We are taking our Winnebago to France next year, this will be the first trip abroad with the RV, but we have been before in a Kon-Tiki.
I have had no trouble getting breakdown cover for the Kon-Tiki, but an RV is a very different animal, has anybody any suggestions or can a good deal be recomended.
We are covered here with Green Flag through The Caravan Club, no size limit, not sure about France though.  :?: :?: :roll:


----------



## 98452 (Apr 2, 2006)

I am insured with TOWERGATE BAKER and for an extra £60 got full European *commercial* vehicle breakdown cover.

Guess why they got my business :wink: :wink:


----------



## Rapide561 (Oct 1, 2005)

*Breakdown*

Hi

Safeguard insurance includes euro breakdown cover - size and weight unlimited.

Might be worth a thought if your renewal is due.

Russell


----------



## Duadua (Feb 16, 2006)

Hi Dangerous

We were steered towards the RAC, special Arrival scheme, through the Caravan and Camping Club. You can contact the RAC directly and ask for the Arrival scheme and quote your CCC mem. no.
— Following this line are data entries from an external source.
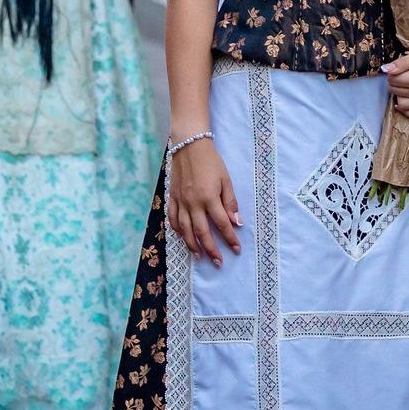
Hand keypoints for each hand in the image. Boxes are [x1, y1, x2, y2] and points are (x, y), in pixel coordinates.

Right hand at [168, 138, 240, 267]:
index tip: (236, 249)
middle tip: (218, 262)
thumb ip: (230, 202)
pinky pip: (173, 219)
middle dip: (211, 250)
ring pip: (185, 230)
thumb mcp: (226, 180)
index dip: (230, 238)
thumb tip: (236, 222)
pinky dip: (178, 231)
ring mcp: (181, 202)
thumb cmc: (211, 162)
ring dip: (192, 245)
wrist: (189, 147)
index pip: (222, 224)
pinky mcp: (172, 198)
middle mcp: (194, 203)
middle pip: (202, 232)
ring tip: (199, 257)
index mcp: (209, 198)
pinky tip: (183, 237)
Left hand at [383, 39, 408, 120]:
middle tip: (400, 73)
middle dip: (394, 82)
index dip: (391, 72)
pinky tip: (405, 103)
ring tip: (403, 85)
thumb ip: (403, 63)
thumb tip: (385, 69)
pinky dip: (408, 111)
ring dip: (398, 95)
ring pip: (403, 105)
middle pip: (396, 91)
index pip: (393, 80)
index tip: (397, 66)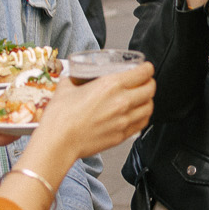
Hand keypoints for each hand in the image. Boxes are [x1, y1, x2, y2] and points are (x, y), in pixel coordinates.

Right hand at [27, 63, 155, 170]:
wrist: (58, 142)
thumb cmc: (61, 117)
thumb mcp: (66, 87)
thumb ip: (75, 79)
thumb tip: (74, 77)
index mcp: (111, 85)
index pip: (142, 73)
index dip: (147, 68)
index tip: (145, 67)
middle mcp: (122, 102)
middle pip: (150, 89)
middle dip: (150, 82)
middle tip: (145, 81)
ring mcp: (124, 120)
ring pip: (149, 107)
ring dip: (148, 100)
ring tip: (143, 98)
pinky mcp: (121, 136)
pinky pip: (141, 124)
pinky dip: (143, 116)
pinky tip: (138, 114)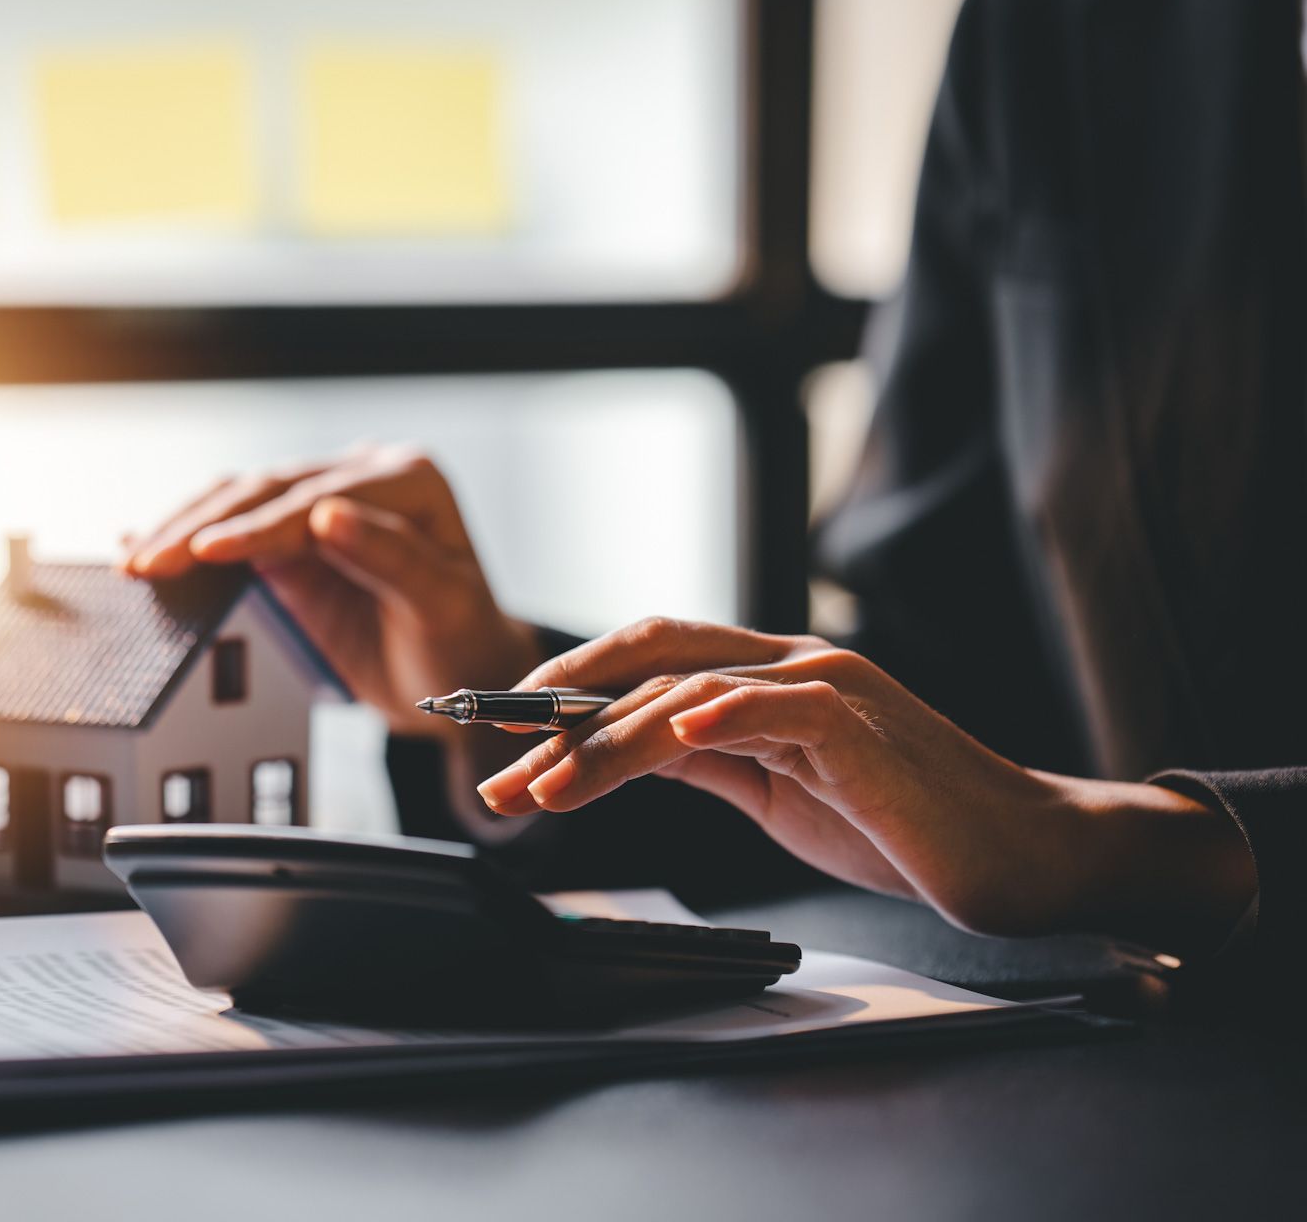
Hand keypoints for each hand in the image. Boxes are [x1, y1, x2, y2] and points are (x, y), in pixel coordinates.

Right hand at [121, 445, 542, 733]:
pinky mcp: (292, 536)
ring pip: (238, 501)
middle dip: (200, 527)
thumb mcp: (443, 606)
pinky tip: (137, 541)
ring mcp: (322, 500)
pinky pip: (232, 527)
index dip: (257, 525)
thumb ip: (393, 558)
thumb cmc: (462, 641)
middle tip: (148, 562)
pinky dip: (187, 538)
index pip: (317, 498)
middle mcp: (363, 475)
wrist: (458, 671)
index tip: (206, 550)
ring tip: (134, 560)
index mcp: (409, 478)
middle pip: (267, 490)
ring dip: (182, 530)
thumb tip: (328, 514)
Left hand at [476, 617, 1255, 950]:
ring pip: (688, 688)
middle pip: (647, 665)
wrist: (1022, 854)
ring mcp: (826, 687)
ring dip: (605, 740)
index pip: (643, 663)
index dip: (564, 692)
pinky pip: (778, 705)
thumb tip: (625, 748)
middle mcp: (787, 664)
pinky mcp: (862, 725)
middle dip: (557, 719)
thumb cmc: (902, 823)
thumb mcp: (775, 790)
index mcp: (764, 676)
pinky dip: (721, 711)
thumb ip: (706, 759)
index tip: (499, 737)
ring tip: (544, 787)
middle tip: (494, 776)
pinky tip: (670, 731)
If you don't have one it may be worth joining in addition to the Caravan Club.

The Arrival scheme eliminates all weight, height and length restrictions for motorhomes for European use.

Best of Luck


----------



## 100734 (Aug 28, 2006)

Yes your caravan and camping cover with the RAC does cover you in France. Worth every peeny.
I had the misfortune of a gearbox failure on my Itasca Suncruiser. The recovery charges back from just outside Cherburg to Dudleys at Oxford cost in excess of £3000. 

Dave


----------